Eppure in Essendo Stato c’è una presenza-ombra, occulta eppure intensissima, che mi pare trascendere l’immediato contingente e potersi rappresentare nello spirito di Sicilia, lo spirito di una terra che distrae dalla morte e regala la libertà di morire, e che si esprime con una lingua ancestrale e crittografata, in cui le parole intendono spesso l’opposto di quello che dicono, quasi a celarsi all’orecchio di un invasore.

Lo capisce anche il lettore più distratto quando, ricordando l’evento solo apparentemente banale di una partita di pallone da ragazzino, Borsellino definisce sé stesso e Giovanni Falcone, sudati ed impolverati in un campetto sul far della sera, gli sconfitti vittoriosi di piazza Magione. L’espressione tornerà nel libro per definire l’azione investigativa di Paolo e Giovanni, ancora una volta vittoriosi, se solo il sistema ne avesse condiviso l’etica e le regole, ma ben presto divenuti consapevoli che la partita la governa chi possiede il pallone, non chi meglio pone in essere lo schema di gioco.

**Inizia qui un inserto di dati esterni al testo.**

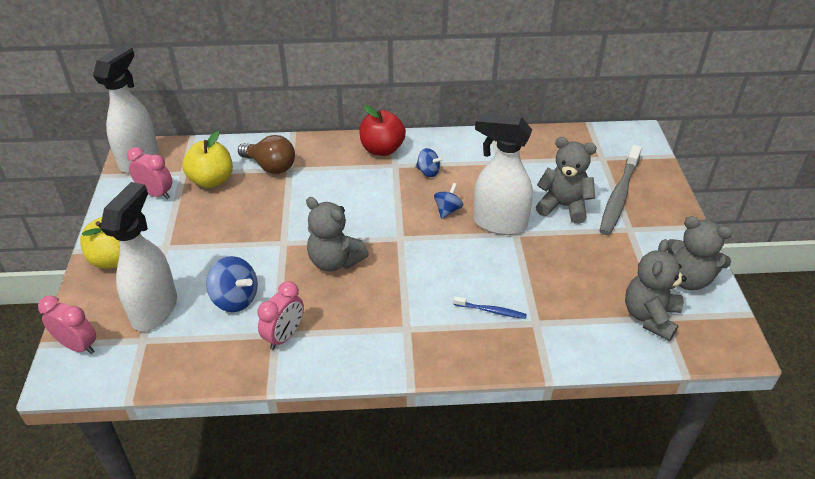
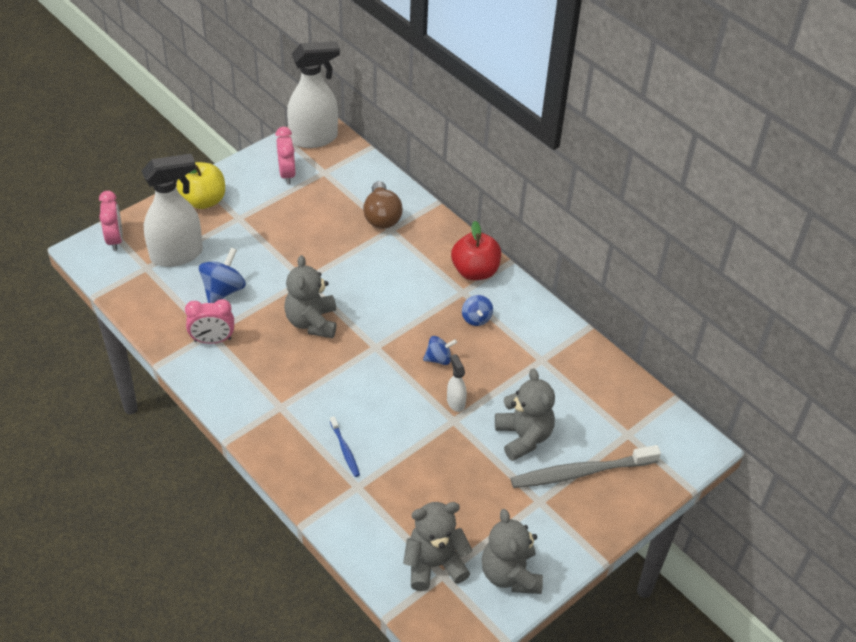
camera: 50 degrees right, 5 degrees up
yellow apple [182,131,233,188] -> none
blue spinning top [206,256,258,312] -> blue spinning top turned 150 degrees counterclockwise [199,248,246,303]
white spray bottle [473,114,533,235] -> white spray bottle [447,354,467,412], size x0.45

Così, inesorabilmente, Paolo e Giovanni si avviano a soccombere, in questo spazio sovvertito ed insidioso, per poi oniricamente ritrovarsi fuori dal nostro reo tempo, in un’Ade contemporaneo rappresentato dal palazzo dei defunti vivi, in cui Borsellino passa in rassegna uomini e donne di Stato uccisi non perché la partita finì, ma perché il pallone non era il loro.

Nella realtà della parola che non rivela, ma nasconde, di questo libro ci resterà a lungo l’impressione di un Borsellino titanico, appassionato studioso di linguaggi, uomo che ha provato a farsi interprete delle lingue ermetiche degli imputati trasformando le loro allusioni in confessioni, il loro linguaggio magro, implicito ed allusivo in un codice comune e condiviso. Un giudice che segnò.

Ma purtroppo, per lui e per noi, la partita non finì.